Google announced Tuesday that it will begin warning Gmail users if they are being targeted by state-sponsored attacks in hopes that they can take "immediate steps" to secure their accounts.

Adversaries who are state-sponsored typically launch sophisticated, well-funded attacks at their targets with the goal of stealing sensitive information, often used for spying purposes. More than two years ago, Google itself was the target of an espionage campaign, believed to have been orchestrated by state-backed Chinese hackers.

"We are constantly on the lookout for malicious activity on our systems, in particular attempts by third parties to log into users' accounts unauthorized," Eric Grosse, vice president of security engineering at Google, wrote in a blog post. "When we have specific intelligence -- either directly from users or from our own monitoring efforts -- we show clear warning signs and put in place extra roadblocks to thwart these bad actors."

The alert will show up as a pop-up below the Google navigation bar. It would state: "We believe state-sponsored attackers may be attempting to compromise your account or computer."

Privacy researcher Chris Soghoian praised Google for the new functionality, which complements other free security efforts put forth by the tech giant, including malware download warnings, multifactor authentication in Gmail and HTTPS by default. He said he is curious how deep into the Google portfolio, which includes the Chrome browser and Android operating system, this new visibility will extend.

"Google is better than the norm," Soghoian told on Tuesday. "Most companies don't tell you when there's any suspicious activity on your account.

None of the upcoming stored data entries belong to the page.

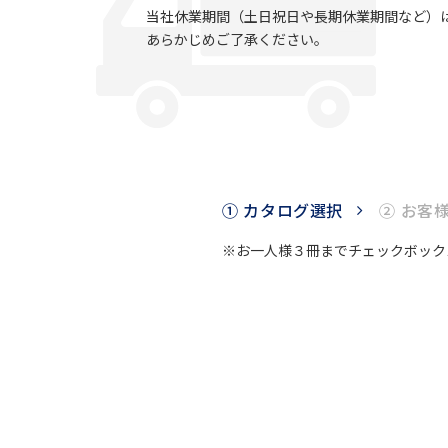
当社休業期間（土日祝日や長期休業期間など）
あらかじめご了承ください。
① カタログ選択
② お客
※お一人様３冊までチェックボック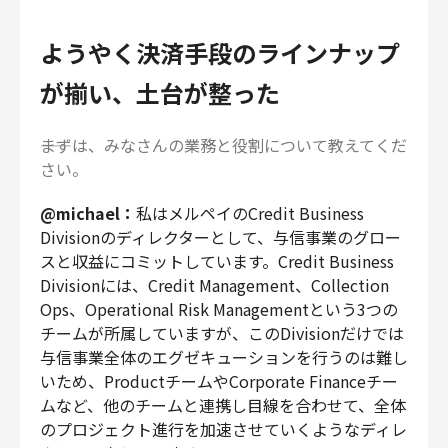
ようやく決済手段のラインナップ
が揃い、土台が整った
――まずは、みなさんの業務と役割について教えてくだ
さい。
@michael：
私はメルペイのCredit Business
Divisionのディレクターとして、与信事業のグロー
スと収益にコミットしています。Credit Business
Divisionには、Credit Management、Collection
Ops、Operational Risk Managementという3つの
チームが所属していますが、このDivisionだけでは
与信事業全体のエグゼキューションを行うのは難し
いため、ProductチームやCorporate Financeチー
ムなど、他のチームと連携し目線を合わせて、全体
のプロジェクト進行を加速させていくようなディレ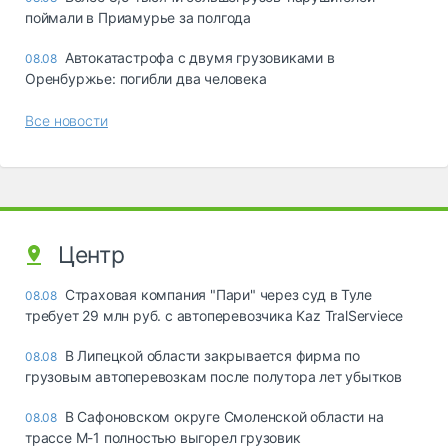
поймали в Приамурье за полгода
Автокатастрофа с двумя грузовиками в
08.08
Оренбуржье: погибли два человека
Все новости
Центр
Страховая компания "Пари" через суд в Туле
08.08
требует 29 млн руб. с автоперевозчика Kaz TralServiece
В Липецкой области закрывается фирма по
08.08
грузовым автоперевозкам после полутора лет убытков
В Сафоновском округе Смоленской области на
08.08
трассе М-1 полностью выгорел грузовик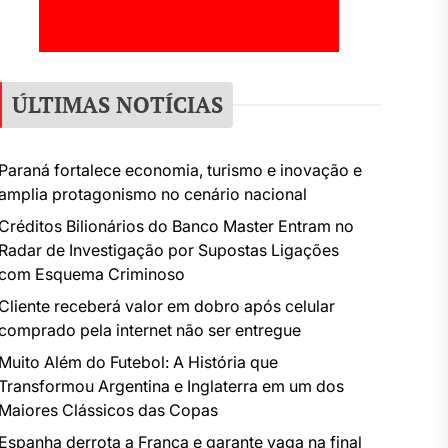
ÚLTIMAS NOTÍCIAS
Paraná fortalece economia, turismo e inovação e
amplia protagonismo no cenário nacional
Créditos Bilionários do Banco Master Entram no
Radar de Investigação por Supostas Ligações
com Esquema Criminoso
Cliente receberá valor em dobro após celular
comprado pela internet não ser entregue
Muito Além do Futebol: A História que
Transformou Argentina e Inglaterra em um dos
Maiores Clássicos das Copas
Espanha derrota a França e garante vaga na final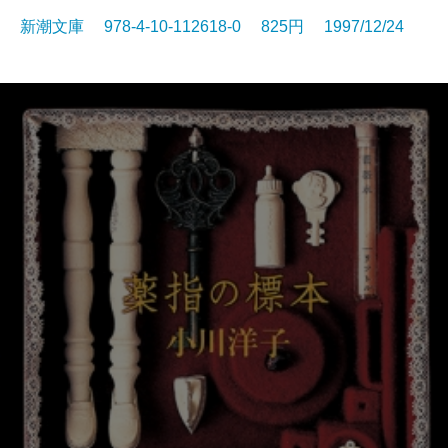
新潮文庫 978-4-10-112618-0 825円 1997/12/24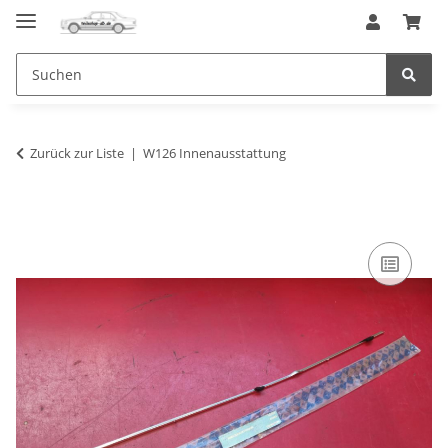
Zurück zur Liste
W126 Innenausstattung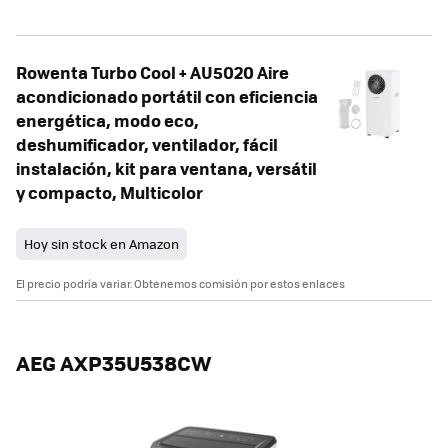
Rowenta Turbo Cool + AU5020 Aire
acondicionado portátil con eficiencia
energética, modo eco,
deshumificador, ventilador, fácil
instalación, kit para ventana, versátil
y compacto, Multicolor
Hoy sin stock en Amazon
El precio podría variar. Obtenemos comisión por estos enlaces
AEG AXP35U538CW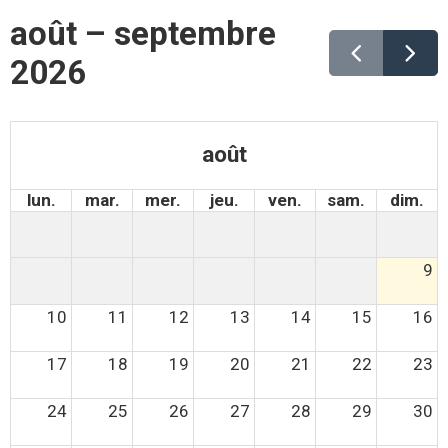
août – septembre
2026
août
lun.
mar.
mer.
jeu.
ven.
sam.
dim.
9
10
11
12
13
14
15
16
17
18
19
20
21
22
23
24
25
26
27
28
29
30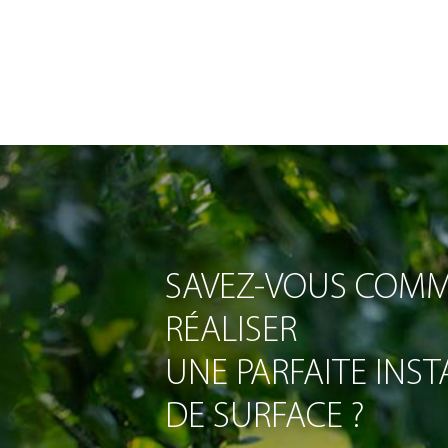
SAVEZ-VOUS COM
RÉALISER
UNE PARFAITE INS
DE SURFACE ?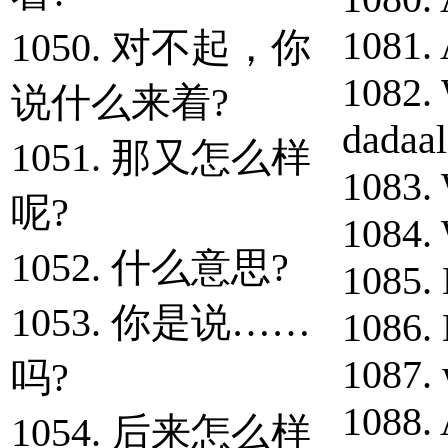
1081. 
1050. 对不起，你
1082. 
说什么来着?
dadaal
1051. 那又怎么样
1083. 
呢?
1084. 
1052. 什么意思?
1085. 
1053. 你是说……
1086. 
1087. 
吗?
1088. 
1054. 后来怎么样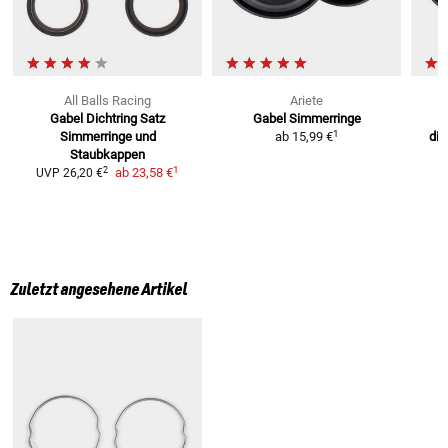
All Balls Racing
Ariete
Gabel Dichtring Satz
Gabel Simmerringe
1
Simmerringe und
ab
15,99 €
div
Staubkappen
1
2
ab
23,58 €
UVP
26,20 €
Zuletzt angesehene Artikel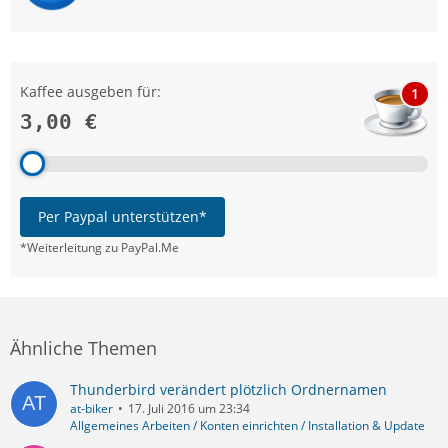
Kaffee ausgeben für:
1
3,00 €
Per Paypal unterstützen*
*Weiterleitung zu PayPal.Me
Ähnliche Themen
Thunderbird verändert plötzlich Ordnernamen
at-biker
17. Juli 2016 um 23:34
Allgemeines Arbeiten / Konten einrichten / Installation & Update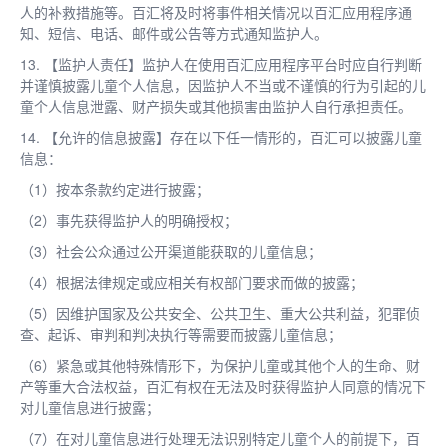
人的补救措施等。百汇将及时将事件相关情况以百汇应用程序通
知、短信、电话、邮件或公告等方式通知监护人。
13. 【监护人责任】监护人在使用百汇应用程序平台时应自行判断
并谨慎披露儿童个人信息，因监护人不当或不谨慎的行为引起的儿
童个人信息泄露、财产损失或其他损害由监护人自行承担责任。
14. 【允许的信息披露】存在以下任一情形的，百汇可以披露儿童
信息：
（1）按本条款约定进行披露；
（2）事先获得监护人的明确授权；
（3）社会公众通过公开渠道能获取的儿童信息；
（4）根据法律规定或应相关有权部门要求而做的披露；
（5）因维护国家及公共安全、公共卫生、重大公共利益，犯罪侦
查、起诉、审判和判决执行等需要而披露儿童信息；
（6）紧急或其他特殊情形下，为保护儿童或其他个人的生命、财
产等重大合法权益，百汇有权在无法及时获得监护人同意的情况下
对儿童信息进行披露；
（7）在对儿童信息进行处理无法识别特定儿童个人的前提下，百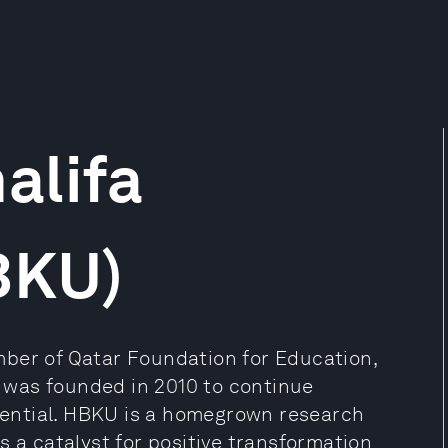
alifa
BKU)
mber of Qatar Foundation for Education,
was founded in 2010 to continue
otential. HBKU is a homegrown research
s a catalyst for positive transformation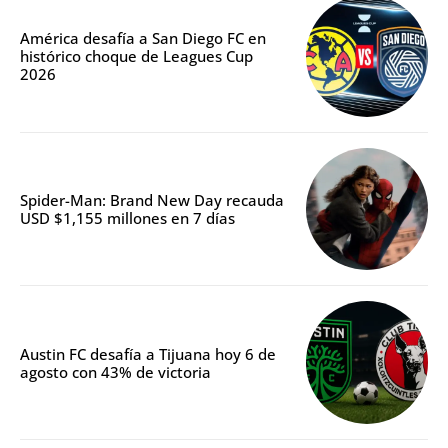
América desafía a San Diego FC en
histórico choque de Leagues Cup
2026
Spider-Man: Brand New Day recauda
USD $1,155 millones en 7 días
Austin FC desafía a Tijuana hoy 6 de
agosto con 43% de victoria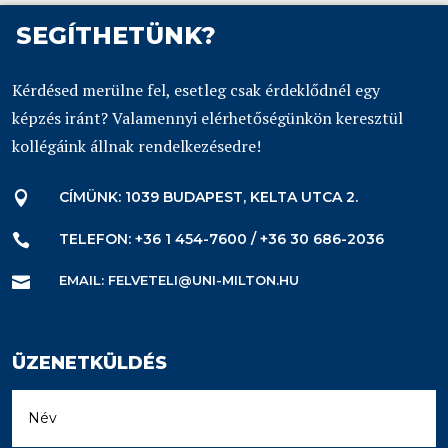
SEGÍTHETÜNK?
Kérdésed merülne fel, esetleg csak érdeklődnél egy
képzés iránt? Valamennyi elérhetőségünkön keresztül
kollégáink állnak rendelkezésedre!
CÍMÜNK: 1039 BUDAPEST, KELTA UTCA 2.

TELEFON: +36 1 454-7600 / +36 30 686-2036

EMAIL: FELVETELI@UNI-MILTON.HU

ÜZENETKÜLDÉS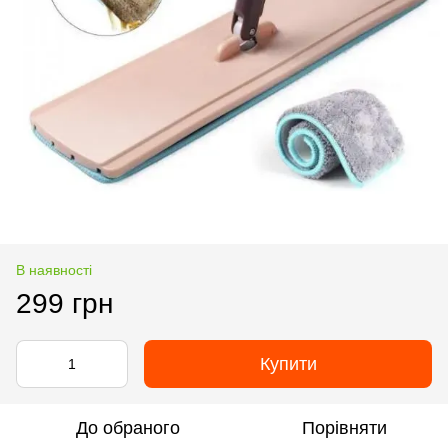
В наявності
299 грн
Купити
До обраного
Порівняти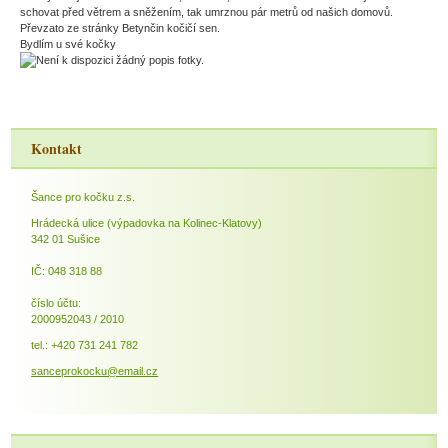
schovat před větrem a sněžením, tak umrznou pár metrů od našich domovů.
Převzato ze stránky Betynčin kočičí sen.
Bydlím u své kočky
Kontakt
Šance pro kočku z.s.
Hrádecká ulice (výpadovka na Kolinec-Klatovy)
342 01 Sušice
IČ: 048 318 88
číslo účtu:
2000952043 / 2010
tel.: +420 731 241 782
sanceprokocku@email.cz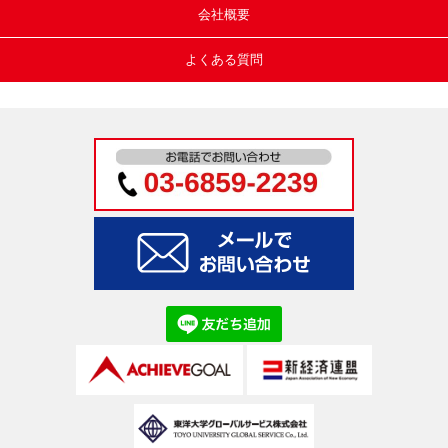
会社概要
よくある質問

This is something users usually expect from credit card companies."

“I think this only serves to create more concern on behalf of the Google customer.”

– Jeffrey Carr, founder and CEO of Taia Global

If users receive the warning, Grosse recommended that they immediately take certain precautions, including creating a complex password, enabling two-factor authentication and ensuring their operating system and software is updated with the latest patches.

Still, Soghoian said Google can only do so much to protect its users against something as stealthy and dedicated as a state-sponsored attack.

"There's only so much you can do when you literally have an army trying to get into your inbox," he said. "It's not a fair fight."

For Jeffrey Carr, founder and CEO of Taia Global, a cyber security firm, the news from Google raised more questions than answers.

"I think this only serves to create more concern on behalf of the Google customer," Carr said. "It just feels like there is some marketing edge to this."

Among his holdups, Carr wondered how Google could determine whether something is state-sponsored, especially considering most attack types spread by tricking users into clicking on a malicious email link or attachment.

"I don't understand what the motivation is," he told on Tuesday. "It's impossible for them to say this was state-sponsored because spear phishing is done by everyone."

Ron Deibert, professor of political science and director of The Citizen Lab at the Munk School of Global Affairs at the University of Toronto, raised similar doubts that Google could definitively pinpoint an attack as state sponsored.

"How [do] they determine attribution, which is an extraordinarily tricky question?" he told

Google remained coy: "You might ask how we know this activity is state-sponsored," Grosse wrote. "We can't go into the details without giving away information that would be helpful to these bad actors, but our detailed analysis -- as well as victim reports --strongly suggest the involvement of states or groups that are state-sponsored.

Carr and Deibert also questioned whether Google would offer the same warning to its users if it believed they were being targeted by a U.S.-sanctioned cyber attack. On Friday, a New York Times story revealed that President Obama ordered the use of the Stuxnet worm to set back Iran's nuclear program.

Soghoian agreed, saying Google's relationship with the National Security Agency, which reportedly worked with Google following the Chinese attacks, known as Operation Aurora, likely would be soiled if it tipped someone off about a U.S.-led attack.

A Google spokesman declined to comment on the record.